On "No Child" Reform
Interesting tableau in Washington, today, with Governor Lincoln Chafee and Education Commissioner Deborah Gist, who have clashed in the past, playing witness - together - to President Obama's announcement of changes to the No Child Left Behind regime.
The president is offering states waivers from from NCLB's 2014 deadline for meeting testing targets in exchange for a commitment to tougher teacher evaluation systems and overhauls of low-performing schools - central planks of the Obama education agenda.
NCLB's rigidity is, by any reasonable measure, a problem. And the presence of Chafee, aligned with the more traditionalist approach to education favored by the teachers unions, and Gist, of the market-driven reform school that prevails in policy circles now, speaks to the broad agreement on that point.
But the shift is also interesting because it underscores how education reform has turned traditional politics on its head.

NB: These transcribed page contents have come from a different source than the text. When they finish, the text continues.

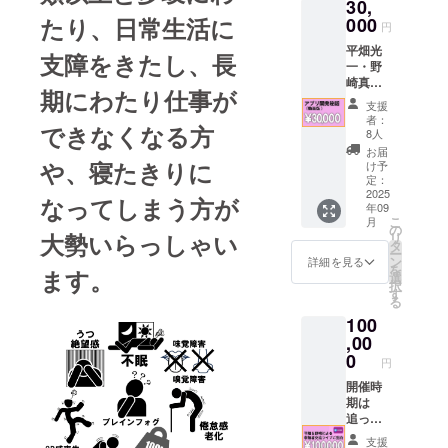
30,
ページ
のURL
たり、日常生活に
000
円
をお送
平畑光
りいた
支障をきたし、長
一・野
しま
崎真治
す。
期にわたり仕事が
が、皆
（閲覧
支援
様に感
期間：
者：
できなくなる方
謝の気
ページ
8人
持ちを
のURL
お届
込めて
が届い
や、寝たきりに
け予
撮影し
た日か
定：
た、ア
2025
ら3ヶ月
なってしまう方が
年09
プリ開
間有
こ
月
発の苦
効）
の
大勢いらっしゃい
リ
労話や
タ
ー
裏話の
ン
詳細を見る
を
ます。
文章を
選
択
閲覧で
す
る
きる
100
ページ
のURL
,00
をお送
0
円
りいた
しま
開催時
す。収
期は
録時
追って
間：20
ご連絡
支援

It moves from a centralized, Washington-based approach imposed by a Republican administration toward a decentralized, state-focused approach favored by a Democratic administration.
A statement by Education Trust, a pro-accountability group focused on low-achieving students, captured it well, I thought. It reads, in part:
For
years, states have been demanding the kind of flexibility offered today.

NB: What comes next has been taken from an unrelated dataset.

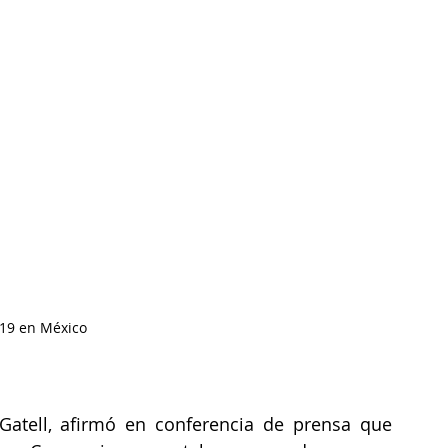
-19 en México
Gatell, afirmó en conferencia de prensa que 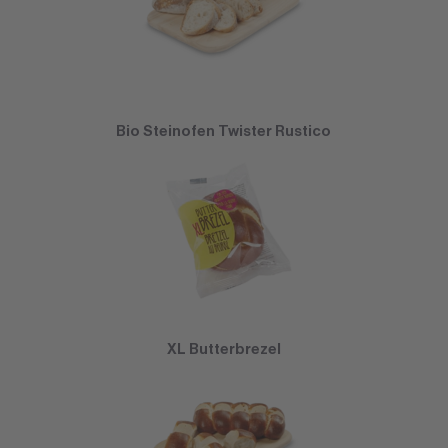
Bio Steinofen Twister Rustico
XL Butterbrezel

They’ve said that the terms of NCLB were unrealistic. They’ve highlighted the
fact that their schools weren’t given credit for student growth. And they’ve pointed
out that the law’s required interventions in schools that missed their goals
created a damaging “one size fits all” approach to school improvement. In
short, they’ve told us that they know how to do it better. In fact, far too
many state leaders spent a lot of time and energy over the past decade bashing
the law instead of getting all of their students to read and do math at grade
level.
Now,
the Obama administration has handed states a responsible framework in which they
can exercise the flexibility they said they wanted. It’s time for them to stand
and deliver — on behalf of all students, but particularly those who are
farthest behind.
Chafee and Gist have a lot to do when they get home.